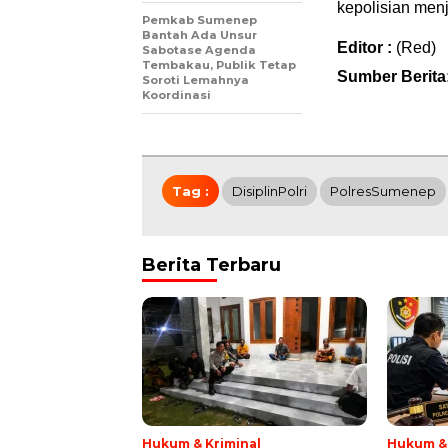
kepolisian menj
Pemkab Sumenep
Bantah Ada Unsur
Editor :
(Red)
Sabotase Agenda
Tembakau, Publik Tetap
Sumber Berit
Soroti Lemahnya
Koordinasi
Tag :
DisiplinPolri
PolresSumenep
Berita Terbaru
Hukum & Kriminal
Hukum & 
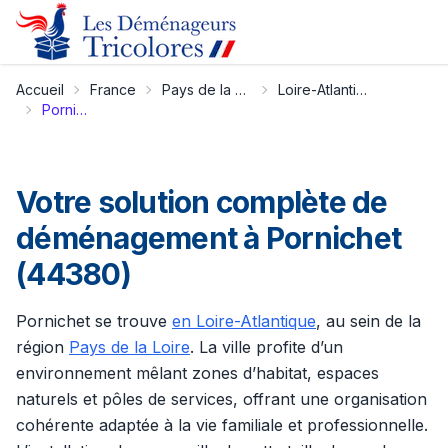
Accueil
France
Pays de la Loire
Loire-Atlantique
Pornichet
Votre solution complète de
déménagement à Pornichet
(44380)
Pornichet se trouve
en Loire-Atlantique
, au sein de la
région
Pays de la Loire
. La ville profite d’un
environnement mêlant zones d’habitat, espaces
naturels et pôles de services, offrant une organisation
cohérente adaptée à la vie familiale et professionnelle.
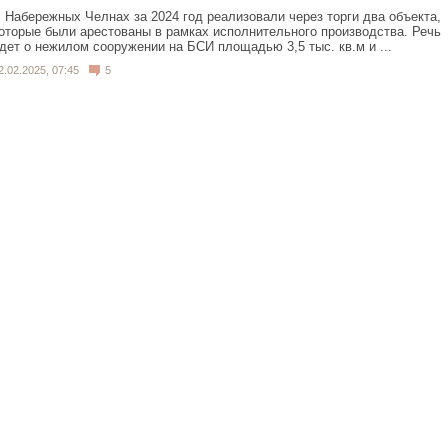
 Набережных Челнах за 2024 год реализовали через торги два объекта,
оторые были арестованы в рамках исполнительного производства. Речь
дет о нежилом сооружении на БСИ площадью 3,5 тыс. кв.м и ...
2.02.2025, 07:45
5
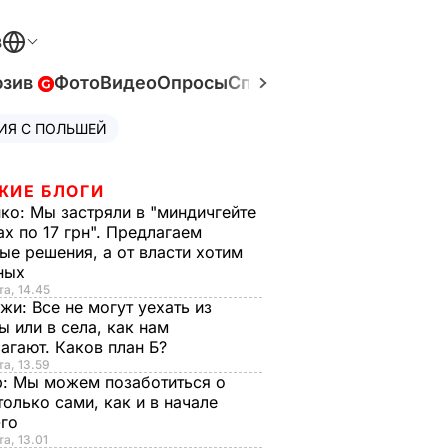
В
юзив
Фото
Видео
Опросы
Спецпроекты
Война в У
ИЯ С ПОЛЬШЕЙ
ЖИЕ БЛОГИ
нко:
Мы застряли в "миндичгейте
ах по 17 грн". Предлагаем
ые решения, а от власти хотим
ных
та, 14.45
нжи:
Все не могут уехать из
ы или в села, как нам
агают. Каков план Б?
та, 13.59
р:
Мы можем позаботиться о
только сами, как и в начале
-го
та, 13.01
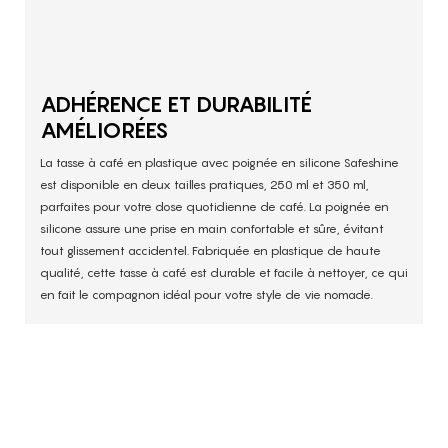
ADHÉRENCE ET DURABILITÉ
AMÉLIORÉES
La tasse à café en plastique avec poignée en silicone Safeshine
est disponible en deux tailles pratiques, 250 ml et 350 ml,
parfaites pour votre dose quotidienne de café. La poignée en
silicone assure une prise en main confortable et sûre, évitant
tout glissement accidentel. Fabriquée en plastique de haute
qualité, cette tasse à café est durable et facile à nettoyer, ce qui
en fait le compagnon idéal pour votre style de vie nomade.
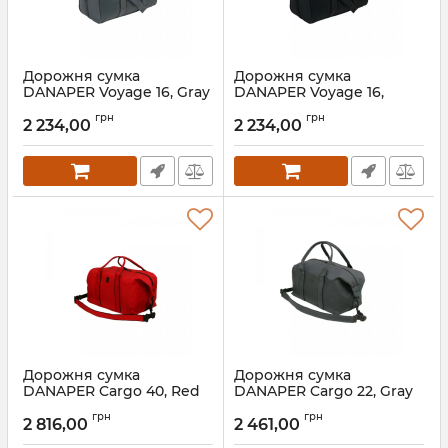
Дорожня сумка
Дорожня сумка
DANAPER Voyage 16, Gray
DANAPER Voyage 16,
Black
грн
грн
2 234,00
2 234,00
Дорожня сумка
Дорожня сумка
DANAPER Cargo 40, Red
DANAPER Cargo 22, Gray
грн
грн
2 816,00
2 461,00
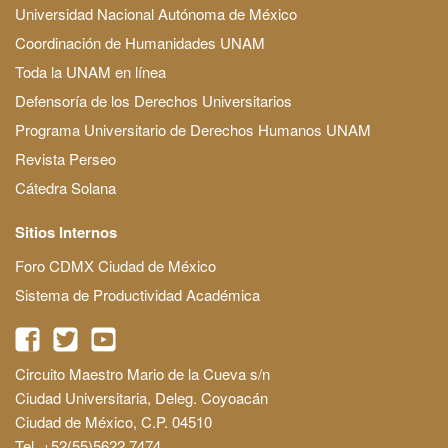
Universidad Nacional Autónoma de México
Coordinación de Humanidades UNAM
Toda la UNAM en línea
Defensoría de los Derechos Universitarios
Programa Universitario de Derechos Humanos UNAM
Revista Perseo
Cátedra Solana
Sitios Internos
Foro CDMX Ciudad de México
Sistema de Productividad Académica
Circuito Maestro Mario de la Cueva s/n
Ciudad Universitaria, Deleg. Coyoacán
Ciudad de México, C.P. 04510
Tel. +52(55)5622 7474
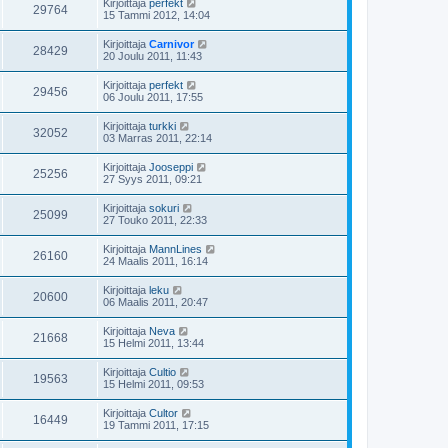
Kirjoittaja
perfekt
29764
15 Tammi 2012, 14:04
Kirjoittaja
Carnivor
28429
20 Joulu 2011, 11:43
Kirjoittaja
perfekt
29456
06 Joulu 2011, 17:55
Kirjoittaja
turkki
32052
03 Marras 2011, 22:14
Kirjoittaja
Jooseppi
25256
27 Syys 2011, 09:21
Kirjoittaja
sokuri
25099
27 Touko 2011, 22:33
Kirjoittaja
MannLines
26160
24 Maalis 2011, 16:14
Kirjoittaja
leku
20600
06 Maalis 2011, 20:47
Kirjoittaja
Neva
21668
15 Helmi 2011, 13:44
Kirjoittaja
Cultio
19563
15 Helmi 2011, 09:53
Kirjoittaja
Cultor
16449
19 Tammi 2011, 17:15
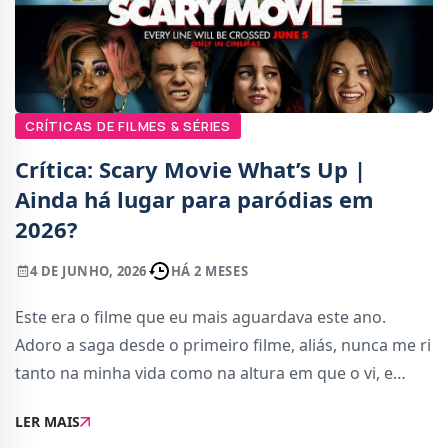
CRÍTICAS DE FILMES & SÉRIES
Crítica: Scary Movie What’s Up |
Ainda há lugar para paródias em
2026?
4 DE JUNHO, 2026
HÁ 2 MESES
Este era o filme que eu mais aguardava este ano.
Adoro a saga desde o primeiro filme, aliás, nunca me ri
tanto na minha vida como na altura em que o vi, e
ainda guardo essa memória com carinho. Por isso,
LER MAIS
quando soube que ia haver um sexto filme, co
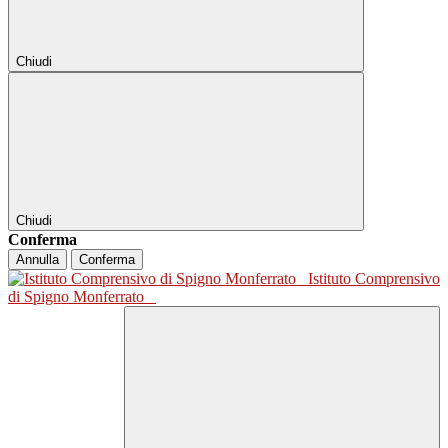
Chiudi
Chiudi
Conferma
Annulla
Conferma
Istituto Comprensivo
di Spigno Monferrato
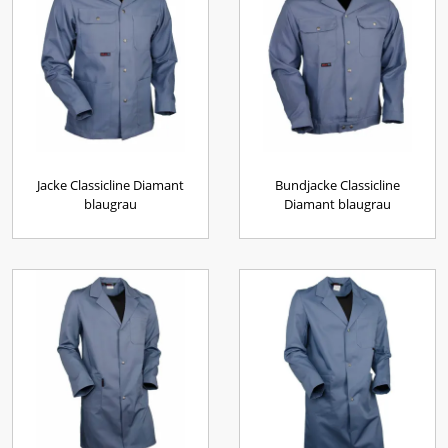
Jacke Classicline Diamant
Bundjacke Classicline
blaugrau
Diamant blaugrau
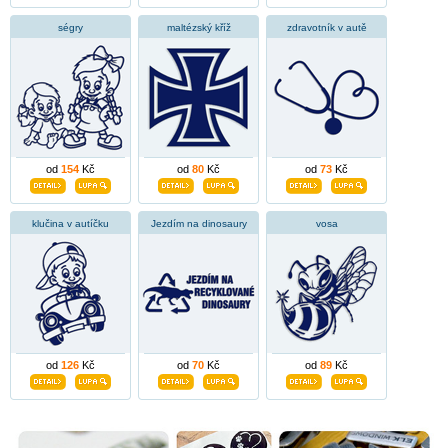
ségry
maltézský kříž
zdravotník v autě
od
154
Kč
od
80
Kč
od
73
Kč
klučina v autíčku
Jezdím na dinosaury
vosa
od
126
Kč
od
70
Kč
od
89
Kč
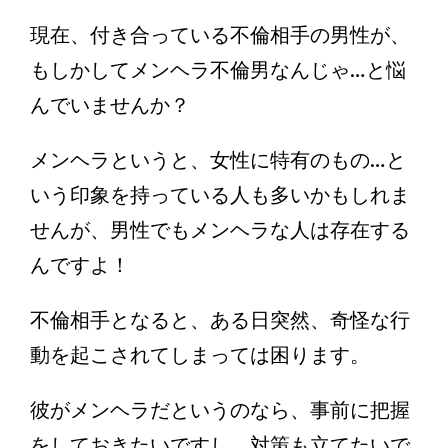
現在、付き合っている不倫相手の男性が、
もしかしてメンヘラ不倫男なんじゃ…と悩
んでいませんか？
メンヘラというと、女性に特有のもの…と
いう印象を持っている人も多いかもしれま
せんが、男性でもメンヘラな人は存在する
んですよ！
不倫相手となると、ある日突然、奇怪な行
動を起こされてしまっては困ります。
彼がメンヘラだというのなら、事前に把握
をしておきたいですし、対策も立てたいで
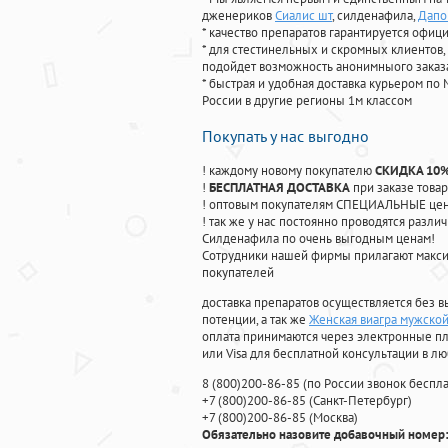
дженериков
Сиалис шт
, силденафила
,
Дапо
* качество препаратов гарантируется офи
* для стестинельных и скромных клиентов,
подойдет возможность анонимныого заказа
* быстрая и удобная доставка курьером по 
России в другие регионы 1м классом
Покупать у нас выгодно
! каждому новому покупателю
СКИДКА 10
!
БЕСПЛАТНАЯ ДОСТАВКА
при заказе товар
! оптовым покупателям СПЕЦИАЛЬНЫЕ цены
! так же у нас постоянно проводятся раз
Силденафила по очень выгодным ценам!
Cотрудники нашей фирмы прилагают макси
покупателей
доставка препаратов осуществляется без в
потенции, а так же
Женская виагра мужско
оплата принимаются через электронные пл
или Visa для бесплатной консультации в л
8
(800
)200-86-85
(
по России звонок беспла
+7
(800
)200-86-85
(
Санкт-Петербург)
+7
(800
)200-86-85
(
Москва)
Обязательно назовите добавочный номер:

● **TASK BRIEF**: Omit the pictures and output all of the other material exactly.

● **RESPONSE TO THE EXERCISE**:
kepolisian menj
Pemkab Sumenep
Bantah Ada Unsur
Editor :
(Red)
Sabotase Agenda
Tembakau, Publik Tetap
Sumber Berit
Soroti Lemahnya
Koordinasi
Tag :
DisiplinPolri
PolresSumenep
Berita Terbaru
Hukum & Kriminal
Hukum & 
Accueil
France
Pays de la Loire
Loire-Atlantique
Pornichet
Votre solution complète de
déménagement à Pornichet
(44380)
Pornichet se trouve
en Loire-Atlantique
, au sein de la
région
Pays de la Loire
. La ville profite d’un
environnement mêlant zones d’habitat, espaces
naturels et pôles de services, offrant une organisation
cohérente adaptée à la vie familiale et professionnelle.
 Набережных Челнах за 2024 год реализовали через торги два объекта,
оторые были арестованы в рамках исполнительного производства. Речь
дет о нежилом сооружении на БСИ площадью 3,5 тыс. кв.м и ...
2.02.2025, 07:45
5
В
юзив
Фото
Видео
Опросы
Спецпроекты
Война в У
ИЯ С ПОЛЬШЕЙ
ЖИЕ БЛОГИ
нко:
Мы застряли в "миндичгейте
ах по 17 грн". Предлагаем
ые решения, а от власти хотим
ных
та, 14.45
нжи:
Все не могут уехать из
ы или в села, как нам
агают. Каков план Б?
та, 13.59
р:
Мы можем позаботиться о
только сами, как и в начале
-го
та, 13.01
ADHÉRENCE ET DURABILITÉ
AMÉLIORÉES
La tasse à café en plastique avec poignée en silicone Safeshine
est disponible en deux tailles pratiques, 250 ml et 350 ml,
parfaites pour votre dose quotidienne de café. La poignée en
silicone assure une prise en main confortable et sûre, évitant
tout glissement accidentel. Fabriquée en plastique de haute
qualité, cette tasse à café est durable et facile à nettoyer, ce qui
en fait le compagnon idéal pour votre style de vie nomade.
Дорожня сумка
Дорожня сумка
DANAPER Voyage 16, Gray
DANAPER Voyage 16,
Black
грн
грн
2 234,00
2 234,00
Дорожня сумка
Дорожня сумка
DANAPER Cargo 40, Red
DANAPER Cargo 22, Gray
грн
грн
2 816,00
2 461,00
Universidad Nacional Autónoma de México
Coordinación de Humanidades UNAM
Toda la UNAM en línea
Defensoría de los Derechos Universitarios
Programa Universitario de Derechos Humanos UNAM
Revista Perseo
Cátedra Solana
Sitios Internos
Foro CDMX Ciudad de México
Sistema de Productividad Académica
Circuito Maestro Mario de la Cueva s/n
Ciudad Universitaria, Deleg. Coyoacán
Ciudad de México, C.P. 04510
Tel. +52(55)5622 7474
Kirjoittaja
perfekt
29764
15 Tammi 2012, 14:04
Kirjoittaja
Carnivor
28429
20 Joulu 2011, 11:43
Kirjoittaja
perfekt
29456
06 Joulu 2011, 17:55
Kirjoittaja
turkki
32052
03 Marras 2011, 22:14
Kirjoittaja
Jooseppi
25256
27 Syys 2011, 09:21
Kirjoittaja
sokuri
25099
27 Touko 2011, 22:33
Kirjoittaja
MannLines
26160
24 Maalis 2011, 16:14
Kirjoittaja
leku
20600
06 Maalis 2011, 20:47
Kirjoittaja
Neva
21668
15 Helmi 2011, 13:44
Kirjoittaja
Cultio
19563
15 Helmi 2011, 09:53
Kirjoittaja
Cultor
16449
19 Tammi 2011, 17:15
CRÍTICAS DE FILMES & SÉRIES
Crítica: Scary Movie What’s Up |
Ainda há lugar para paródias em
2026?
4 DE JUNHO, 2026
HÁ 2 MESES
Este era o filme que eu mais aguardava este ano.
Adoro a saga desde o primeiro filme, aliás, nunca me ri
tanto na minha vida como na altura em que o vi, e
ainda guardo essa memória com carinho. Por isso,
LER MAIS
quando soube que ia haver um sexto filme, co
Chiudi
Chiudi
Conferma
Annulla
Conferma
Istituto Comprensivo
di Spigno Monferrato
Jacke Classicline Diamant
Bundjacke Classicline
blaugrau
Diamant blaugrau
ségry
maltézský kříž
zdravotník v autě
od
154
Kč
od
80
Kč
od
73
Kč
klučina v autíčku
Jezdím na dinosaury
vosa
od
126
Kč
od
70
Kč
od
89
Kč
現在、付き合っている不倫相手の男性が、
もしかしてメンヘラ不倫男なんじゃ…と悩
んでいませんか？
メンヘラというと、女性に特有のもの…と
いう印象を持っている人も多いかもしれま
せんが、男性でもメンヘラな人は存在する
んですよ！
不倫相手となると、ある日突然、奇怪な行
動を起こされてしまっては困ります。
彼がメンヘラだというのなら、事前に把握
をしておきたいですし、対策も立てたいで
дженериков
Сиалис шт
, силденафила
,
Дапо
* качество препаратов гарантируется офи
* для стестинельных и скромных клиентов,
подойдет возможность анонимныого заказа
* быстрая и удобная доставка курьером по 
России в другие регионы 1м классом
Покупать у нас выгодно
! каждому новому покупателю
СКИДКА 10
!
БЕСПЛАТНАЯ ДОСТАВКА
при заказе товар
! оптовым покупателям СПЕЦИАЛЬНЫЕ цены
! так же у нас постоянно проводятся раз
Силденафила по очень выгодным ценам!
Cотрудники нашей фирмы прилагают макси
покупателей
доставка препаратов осуществляется без в
потенции, а так же
Женская виагра мужско
оплата принимаются через электронные пл
или Visa для бесплатной консультации в л
8
(800
)200-86-85
(
по России звонок беспла
+7
(800
)200-86-85
(
Санкт-Петербург)
+7
(800
)200-86-85
(
Москва)
Обязательно назовите добавочный номер:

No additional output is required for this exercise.